Çocuklarımızın ve gençlerimizin hedeflerini yüksek tutmak, sonraki nesillerin mevcutları aşabilmeleri neticesini de beraberinde getirecektir. İki günü bir olanın tercih edilmediği, yarının bugünden daha iyi olması gerektiği temel düsturundan hareketle nesillerimiz de bir sonrakinin bir öncekini geçeceği bir tarzda yetiştirilmelidir.
Hangi mesleği yaparsa yapsınlar çocuklarımızın ve gençlerimizin o iş ve uğraşın temel felsefesi üzerinde de derinlemesine düşünmelerini sağlayacak sorular sormaları ve bunların cevaplarını aramaları, geleceği emanet edeceğimiz nesillerin kalitesini yükseltecektir. Hakikati arama yolunda sorgulayıcı ve araştırıcı bir gençlik hedefimiz olmalı
Özetle yaz ayları hem kendimiz hem de nesillerimiz için yeni bir tefekkür ortamını da beraberinde getirebilmeli, başlanmış çalışmalar hızlanmalı, henüz başlamamış olanlar için de hayırlı bir başlangıç olabilmelidir.

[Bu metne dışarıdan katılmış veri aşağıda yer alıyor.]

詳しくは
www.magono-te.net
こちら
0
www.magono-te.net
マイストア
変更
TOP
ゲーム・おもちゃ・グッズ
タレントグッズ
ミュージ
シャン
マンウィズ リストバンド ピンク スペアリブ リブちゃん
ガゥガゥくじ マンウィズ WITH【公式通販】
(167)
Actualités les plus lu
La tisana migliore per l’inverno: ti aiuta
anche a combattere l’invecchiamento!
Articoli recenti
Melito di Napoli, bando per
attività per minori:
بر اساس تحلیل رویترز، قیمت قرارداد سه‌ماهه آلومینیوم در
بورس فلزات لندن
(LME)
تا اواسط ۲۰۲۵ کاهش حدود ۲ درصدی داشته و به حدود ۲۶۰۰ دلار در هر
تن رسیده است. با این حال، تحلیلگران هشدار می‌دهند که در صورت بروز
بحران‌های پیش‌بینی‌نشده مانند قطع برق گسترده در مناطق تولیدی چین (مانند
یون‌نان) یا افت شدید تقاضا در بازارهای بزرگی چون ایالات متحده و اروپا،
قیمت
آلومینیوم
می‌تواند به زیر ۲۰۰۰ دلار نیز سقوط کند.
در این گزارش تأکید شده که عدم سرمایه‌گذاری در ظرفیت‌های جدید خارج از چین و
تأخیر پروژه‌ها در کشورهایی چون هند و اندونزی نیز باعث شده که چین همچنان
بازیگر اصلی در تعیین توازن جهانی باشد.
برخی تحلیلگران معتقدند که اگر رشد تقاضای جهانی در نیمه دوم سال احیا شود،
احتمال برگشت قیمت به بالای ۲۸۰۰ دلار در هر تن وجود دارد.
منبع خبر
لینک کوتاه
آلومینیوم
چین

Kaliteli ve planlı bir şekilde okuyan, ait olduğu medeniyeti, onun temelinde yer alan Dinimizi en iyi şekilde öğrenmeye çalışan, içinde yaşadığı asrı doğru kavramaya yönelik gayretler gösteren, yine büyüklerimizin tavsiye ettiği zevk-i selime sahip bir nesil için anne, babalara, öğretmenlere, hocalara ve münevverlere büyük iş düşmektedir.
Büyük meydan okumalara karşı her dönemde mücadele etmiş, bugün de bu meydan okumalara farklı tonlarda muhatap olan bir ülkenin çocukları, üzerine düşen sorumlulukları başkalarına ihale etmemeyi, hep birilerinden bir şey beklememeyi, üstad Necip Fazıl’ın ifadesiyle kim var denilince ben varım diye ortaya çıkabilecek bir donanımı sağlamayı kendilerine ve çocuklarına hedef edinmelidir.
Kaliteli bir toplum ve ümmetin sadece kaliteli bir veya bir kaç lider veya ilmi önder ile değil ancak onlarla beraber gayret eden kaliteli bir insan topluluğu ile bu hedeflere ulaşabileceği hiçbir zaman gözden uzak tutulmamalıdır.